[Stored data entries]
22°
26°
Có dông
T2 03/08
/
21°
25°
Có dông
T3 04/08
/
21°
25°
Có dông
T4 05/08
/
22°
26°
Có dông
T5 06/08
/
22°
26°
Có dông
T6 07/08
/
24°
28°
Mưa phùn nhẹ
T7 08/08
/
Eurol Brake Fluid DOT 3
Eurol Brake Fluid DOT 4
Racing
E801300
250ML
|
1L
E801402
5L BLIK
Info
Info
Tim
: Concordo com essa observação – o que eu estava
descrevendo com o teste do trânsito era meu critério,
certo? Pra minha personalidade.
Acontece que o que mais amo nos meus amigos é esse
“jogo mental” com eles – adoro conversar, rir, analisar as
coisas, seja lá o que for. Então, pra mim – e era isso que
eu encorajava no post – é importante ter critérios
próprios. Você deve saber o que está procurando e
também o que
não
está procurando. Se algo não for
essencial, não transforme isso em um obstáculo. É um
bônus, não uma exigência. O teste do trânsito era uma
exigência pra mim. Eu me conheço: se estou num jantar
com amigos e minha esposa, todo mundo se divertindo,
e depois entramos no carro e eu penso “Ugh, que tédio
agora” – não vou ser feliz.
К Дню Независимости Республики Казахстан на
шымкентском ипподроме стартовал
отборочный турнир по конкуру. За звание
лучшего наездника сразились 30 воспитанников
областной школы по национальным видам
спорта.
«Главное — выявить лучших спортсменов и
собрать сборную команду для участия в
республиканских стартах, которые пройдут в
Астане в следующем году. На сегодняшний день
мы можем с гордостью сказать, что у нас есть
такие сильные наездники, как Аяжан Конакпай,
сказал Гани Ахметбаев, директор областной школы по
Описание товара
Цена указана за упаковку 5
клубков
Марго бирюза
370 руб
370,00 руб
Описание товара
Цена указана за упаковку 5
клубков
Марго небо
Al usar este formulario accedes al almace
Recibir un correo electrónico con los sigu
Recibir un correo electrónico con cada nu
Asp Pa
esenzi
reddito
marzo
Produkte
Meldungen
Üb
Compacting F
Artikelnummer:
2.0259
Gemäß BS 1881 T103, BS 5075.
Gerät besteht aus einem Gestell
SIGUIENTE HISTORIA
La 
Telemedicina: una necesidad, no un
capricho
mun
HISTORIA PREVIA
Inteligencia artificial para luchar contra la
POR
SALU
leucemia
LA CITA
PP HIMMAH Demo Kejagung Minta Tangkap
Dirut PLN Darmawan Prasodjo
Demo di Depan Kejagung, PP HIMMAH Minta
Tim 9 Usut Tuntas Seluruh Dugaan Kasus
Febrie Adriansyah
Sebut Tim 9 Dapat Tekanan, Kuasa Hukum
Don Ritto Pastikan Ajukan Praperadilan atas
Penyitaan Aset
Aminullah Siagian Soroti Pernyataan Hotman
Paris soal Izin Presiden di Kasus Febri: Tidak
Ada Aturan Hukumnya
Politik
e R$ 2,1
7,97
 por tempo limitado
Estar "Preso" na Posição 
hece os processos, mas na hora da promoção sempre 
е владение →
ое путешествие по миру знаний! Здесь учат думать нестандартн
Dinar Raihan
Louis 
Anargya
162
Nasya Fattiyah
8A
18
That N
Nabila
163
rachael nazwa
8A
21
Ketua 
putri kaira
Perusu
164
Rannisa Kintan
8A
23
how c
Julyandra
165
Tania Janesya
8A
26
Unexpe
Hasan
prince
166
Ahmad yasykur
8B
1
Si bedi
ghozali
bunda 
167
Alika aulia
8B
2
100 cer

* **Task directions**:
Your answer should be the exact lines above from the one with "Dirut PLN Darmawan Prasodjo" through the one with "е владение →", both included, and nothing besides.

* **Problem solution**:
Dirut PLN Darmawan Prasodjo
Demo di Depan Kejagung, PP HIMMAH Minta
Tim 9 Usut Tuntas Seluruh Dugaan Kasus
Febrie Adriansyah
Sebut Tim 9 Dapat Tekanan, Kuasa Hukum
Don Ritto Pastikan Ajukan Praperadilan atas
Penyitaan Aset
Aminullah Siagian Soroti Pernyataan Hotman
Paris soal Izin Presiden di Kasus Febri: Tidak
Ada Aturan Hukumnya
Politik
e R$ 2,1
7,97
 por tempo limitado
Estar "Preso" na Posição 
hece os processos, mas na hora da promoção sempre 
е владение →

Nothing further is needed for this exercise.